L’Association américaine de défense de la liberté d’expression, PEN America, publie aujourd’hui un rapport sur l’influence des censeurs chinois à Hollywood. “Les histoires façonnent la façon dont les gens pensent, et les histoires racontées par Hollywood en atteignent des milliards. PEN America a cherché à comprendre comment l’un des régimes les plus censurés au monde étend son influence sur le lieu mondial du cinéma ici aux États-Unis, façonnant ce qui est peut-être le médium artistique et culturel le plus influent au monde.” Selon l’organisme, l’industrie cinématographique américaine n’hésiterait pas à retirer certaines séquences, potentiellement problématiques, pour contenter Pékin. Par exemple, dans la bande-annonce de Top Gun : Maverick, un drapeau de Taïwan a été effacé du blouson porté par Tom Cruise. Cette autocensure s’applique aussi aux films Marvel comme pour Doctor Strange. À sa sortie en 2016, le film était accusé de “WhiteWashing” pour avoir choisi Tilda Swinton pour incarner l’Ancien. Le personnage dans les comics est un moine tibétain, mais Disney a dû revoir ses plans pour contenter les censeurs chinois et ne pas se passer du marché très lucratif que représente le pays. Pour rappel, Avengers : Endgame était devenu le plus gros succès pour un film étranger dans le pays. Lors d’une interview, le scénariste C. Robert Cargill aurait déclaré : “si vous reconnaissez que le Tibet est un endroit et que [le personnage est] tibétain, vous risquez de perdre un milliard de personnes, qui pensent que ce sont des ‘conneries’, et que le gouvernement chinois se dise : ‘Hé, vous connaissez l’un des films les plus regardés dans les autres pays du monde ? Nous n’allons pas montrer votre film parce que vous avez décidé de faire de la politique’.” PEN America déplore largement le fait que les acteurs du secteur hollywoodien “internalisent volontairement ces restrictions, sans qu’on leur demande.”

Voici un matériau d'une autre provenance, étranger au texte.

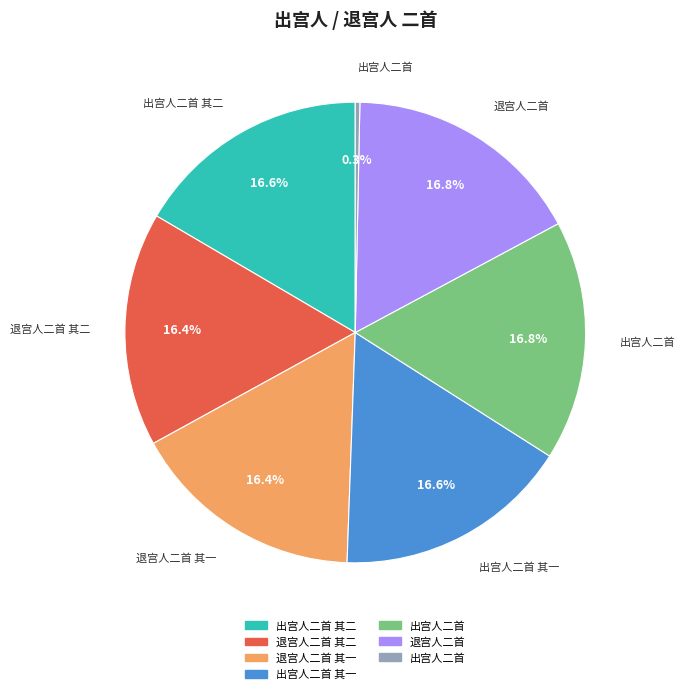

Does any single category account for the majority?

No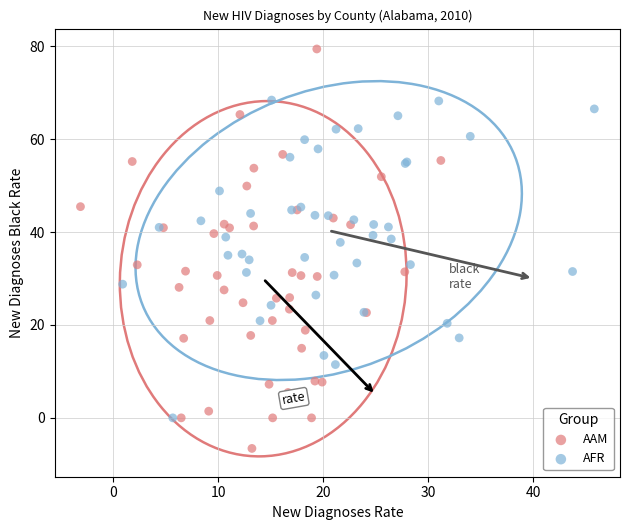

Which series contains the highest Y value?

AAM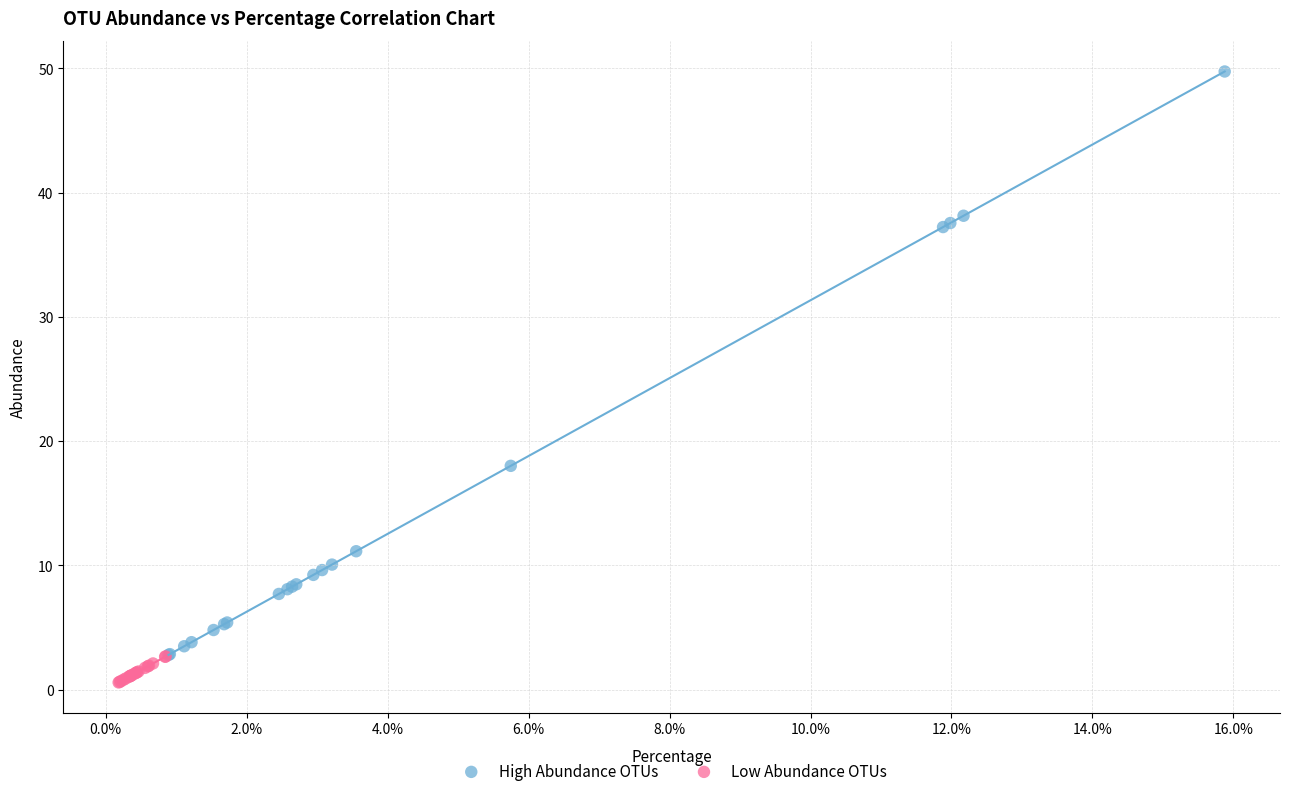

Which series reaches the minimum Y coordinate?

Low Abundance OTUs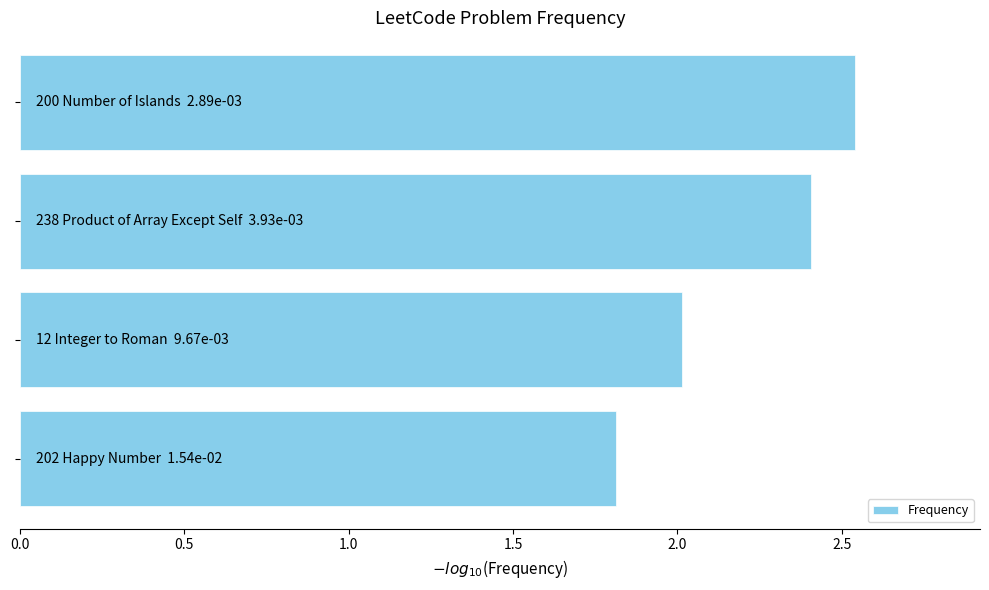

What is the minimum value shown in the chart?

1.8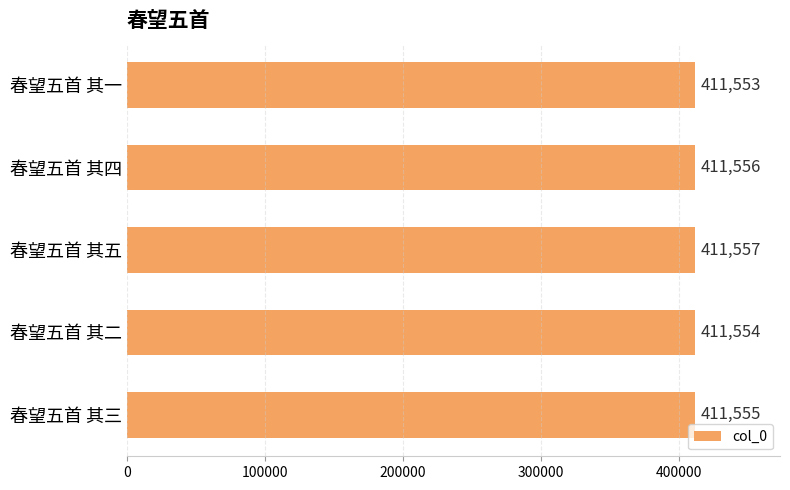

What is the difference between the second highest and minimum values?

3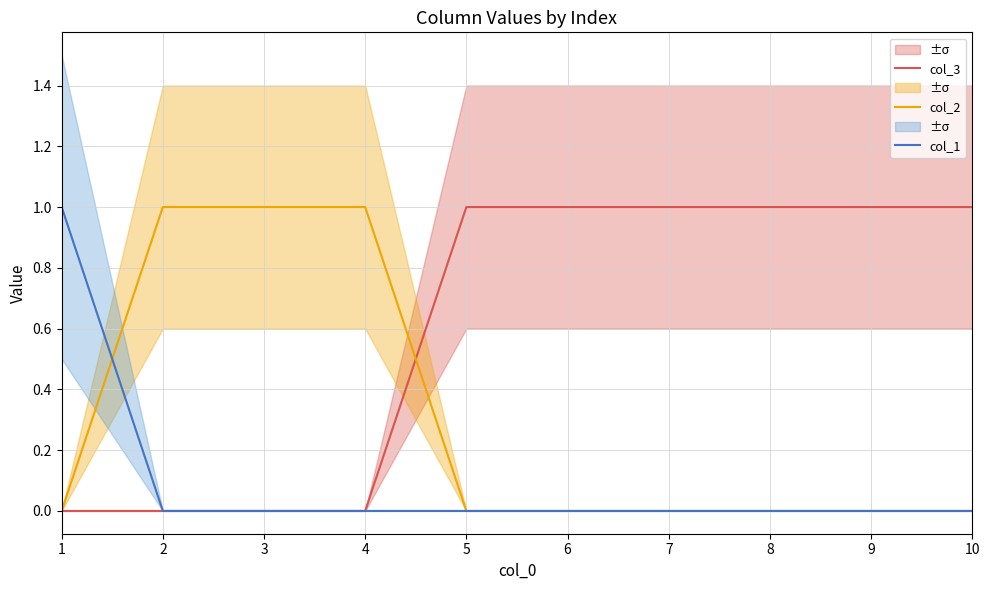

Between 5 and 8, which is larger?

5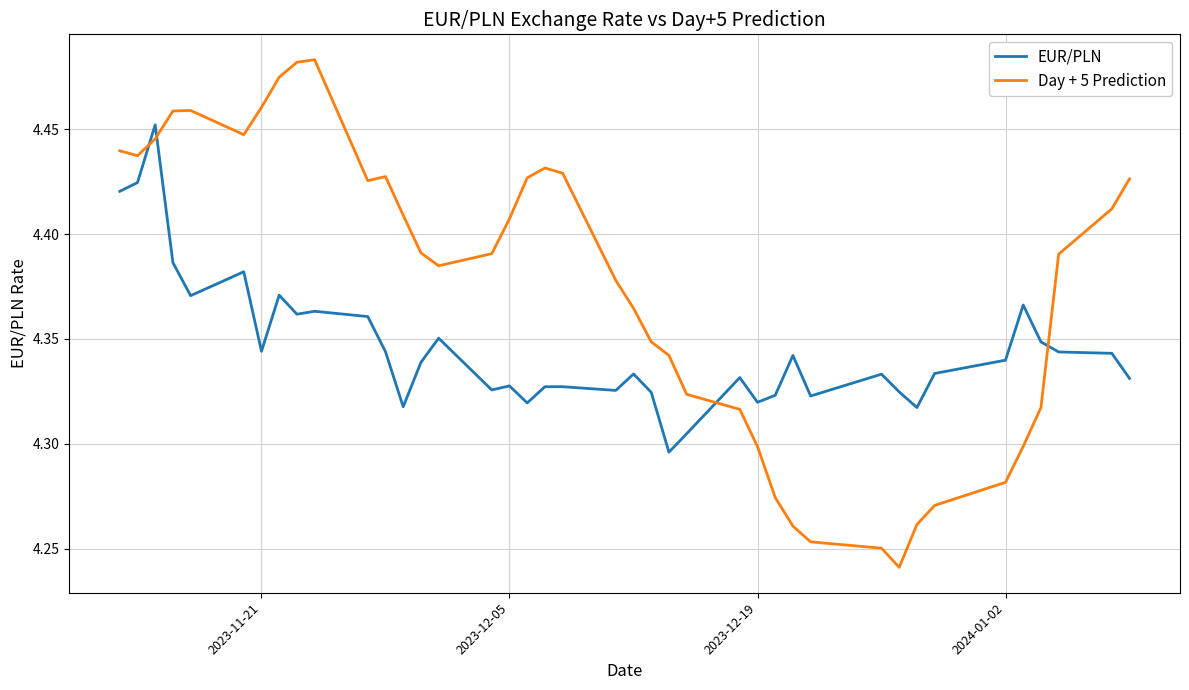

True or false: Day + 5 Prediction and EUR/PLN cross at least once.

True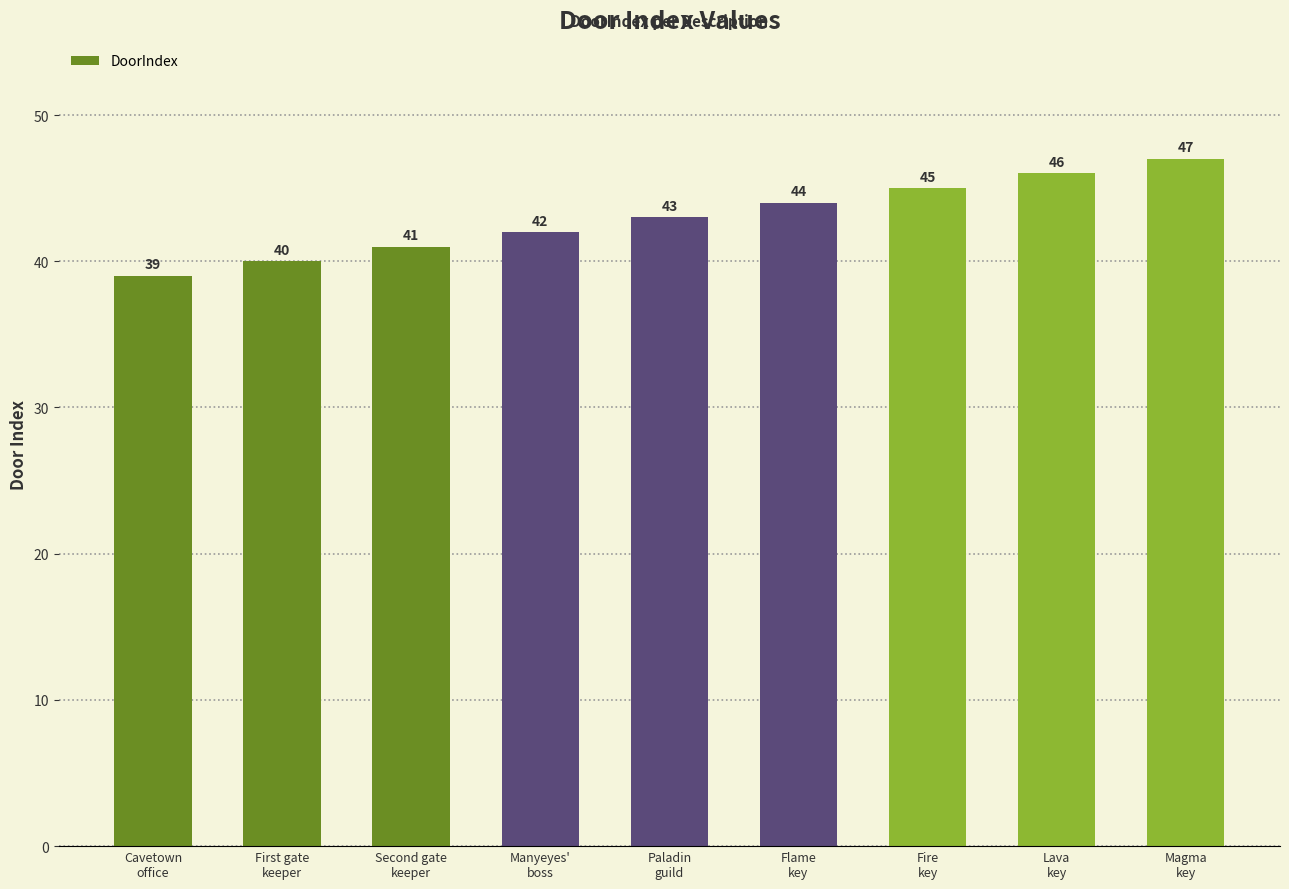

Does the chart contain any negative values?

No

Yesterday, PEN America released a report "calling out the American film industry for self-censorship," detailing the ways China’s power has influenced storytelling in Hollywood. Read the full report at https://t.co/bjzv3poe91. https://t.co/LzE4Lne1R2
— PEN America (@PENamerica) August 6, 2020
Le fantastique n’obtient pas les faveurs de la Chine
Le film de genre n’aurait pas vraiment la cote à Pékin. Selon PEN America, les histoires de fantômes ne seraient pas non plus du goût des censeurs. En 2008, l’Administration d’État de la presse, des publications, de la radio, du cinéma et de la télévision de Pékin a publié des directives de restriction de contenu pour les films dépeignant “ la terreur, les fantômes et le surnaturel.” Un scénariste américain explique “qu’à Hollywood, vous ne pourriez pas refaire un film comme Ghost avec Demi Moore (aujourd’hui)”. Selon PEN America, cette décision s’explique par la représentation des fantômes dans la littérature et les légendes chinoises. Ils sont souvent une métaphore des fonctionnaires corrompus. On apprend aussi que parfois, Pékin est forcé de se plier aux désirs du public. La saga Harry Potter, qui utilise largement les thématiques fantastiques et les fantômes, avait par exemple été diffusée en Chine.